Portability is another architecture characteristic Kubernetes provides to workloads. Container workloads are generally portable, but dependencies are not. We tend to introduce dependencies with other cloud components. Building portability into application dependencies is another architecture trend in recent times. It's visible with the 2021 InfoQ architecture trends (https://www.infoq.com/articles/architecture-trends-2021/). In the trend chart, design for portability, Dapar, the Open Application Model, and design for sustainability are some of the trends relevant to workload portability. We are slowly moving in the direction of portable cloud providers.

With the deployment of workloads into Kubernetes, our focus on architecture in the new IT organization has changed forever.

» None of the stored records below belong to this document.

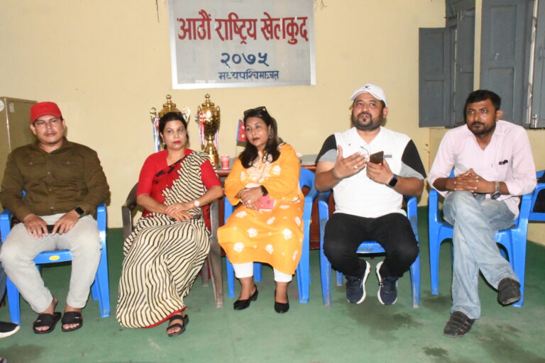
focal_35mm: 33
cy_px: 182
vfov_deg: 40.0
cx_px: 272
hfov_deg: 57.2
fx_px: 500
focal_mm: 22
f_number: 22
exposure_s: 1/250
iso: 16000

Open source, community, and governance

Kubernetes almost relieves people from working with machines. Investing in such a high-level abstraction requires caution, and we will see whether the change will be long-lasting. Any high-level abstraction becoming a meaningful and long-lasting change requires a few characteristics. Being backed by almost all major cloud providers, Kubernetes has those characteristics. The following are the characteristics that make Kubernetes widely accepted and adopted.

Project ownership

Project ownership is critical for an open source project to succeed and drive universal adoption. A widely accepted foundation should manage open source projects rather than being dominated by an individual company, and the working group driving the future direction should have representations from a wide range of companies. It will reflect the neutrality of the project, where every stakeholder can participate and benefit from the initiative. Kubernetes fits very well into this definition. Even though Kubernetes originated from a project by a few Google engineers, it soon became part of the Cloud Native Computing Foundation (CNCF). If we look at the governing board and members of the CNCF, we can see that there is representation from all top technology firms (https://www.cncf.io/people/governing-board/ & https://www.cncf.io/about/members/). Kubernetes also has special interest groups and working groups and is also represented by many technology companies, including all cloud providers.

Contribution

Kubernetes is one of the high-velocity projects in GitHub, with more than 3,000 contributors. With a high velocity of commits from the community, Kubernetes looks sustainable. Also, there is a high volume of documentation, books, and tutorials available. Above all, we have too many ecosystem tools and platforms evolving around Kubernetes. It makes developing and deploying workloads on Kubernetes easier.

Open standards

As the scope of Kubernetes abstraction is not tiny, it did not attempt to solve all the problems by itself. Instead, it depended on a few open standards to integrate existing widely accepted tools. It also encouraged the ecosystem to develop new tools aligning to open standards. For example, Kubernetes can work with any container runtimes such as Docker and Rocker, which comply with the standard Container Runtime Interface (CRI). Similarly, any networking solution that complies with the Container Networking Interface (CNI) can be a networking solution for Kubernetes.

Kubernetes' method of open source governance provides a few advantages to IT operations:

  • Kubernetes is sustainable and organizations can invest confidently.
  • Wider adoption will maintain a strong talent pool.
  • Strong community support.

The preceding section concludes the critical aspects of the new Kubernetes IT operating model. While we have looked at the benefits of every individual characteristic, we also have advantages when we combine them. For example, platforms such as Crossplane are evolving by taking advantage of the multiple aspects discussed previously.